When training deep neural networks for medical image classification, obtaining a sufficient number of manually annotated images is often a significant challenge. We propose to use textual findings, which are routinely written by clinicians during manual image analysis, to help overcome this problem. The key idea is to use a contrastive loss to train image and text feature extractors to recognize if a given image-finding pair is a true match. The learned image feature extractor is then fine-tuned, in a transfer learning setting, for a supervised classification task. This approach makes it possible to train using large datasets because pairs of images and textual findings are widely available in medical records.
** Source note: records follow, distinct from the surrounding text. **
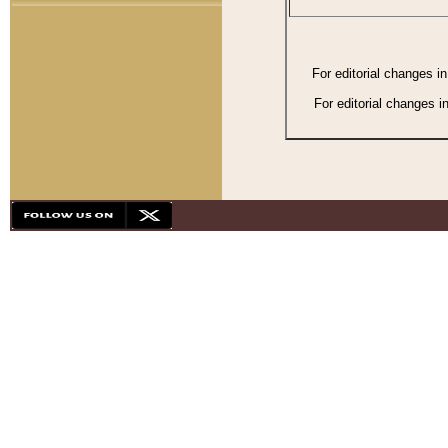
For editorial changes i
For editorial changes i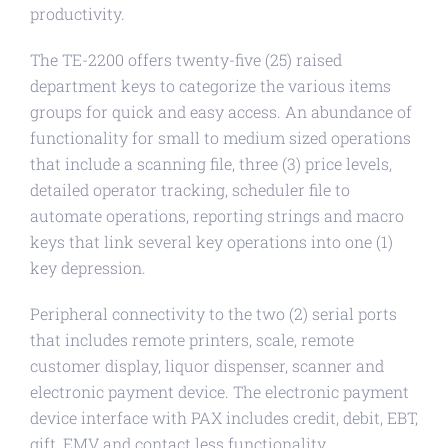
productivity.
The TE-2200 offers twenty-five (25) raised
department keys to categorize the various items
groups for quick and easy access. An abundance of
functionality for small to medium sized operations
that include a scanning file, three (3) price levels,
detailed operator tracking, scheduler file to
automate operations, reporting strings and macro
keys that link several key operations into one (1)
key depression.
Peripheral connectivity to the two (2) serial ports
that includes remote printers, scale, remote
customer display, liquor dispenser, scanner and
electronic payment device. The electronic payment
device interface with PAX includes credit, debit, EBT,
gift, EMV and contact less functionality.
We evaluate our method on three datasets and find consistent performance improvements. The biggest gains are realized when fewer manually labeled examples are available. In some cases, our method achieves the same performance as the baseline even when using 70\%--98\% fewer labeled examples.

Improved Trainable Calibration Method for Neural Networks on Medical Imaging Classification

Recent works have shown that deep neural networks can achieve super-human performance in a wide range of image classification tasks in the medical imaging domain. However, these works have primarily focused on classification accuracy, ignoring the important role of uncertainty quantification. Empirically, neural networks are often miscalibrated and overconfident in their predictions. This miscalibration could be problematic in any automatic decision-making system, but we focus on the medical field in which neural network miscalibration has the potential to lead to significant treatment errors. We propose a novel calibration approach that maintains the overall classification accuracy while significantly improving model calibration. The proposed approach is based on expected calibration error, which is a common metric for quantifying miscalibration. Our approach can be easily integrated into any classification task as an auxiliary loss term, thus not requiring an explicit training round for calibration. We show that our approach reduces calibration error significantly across various architectures and datasets.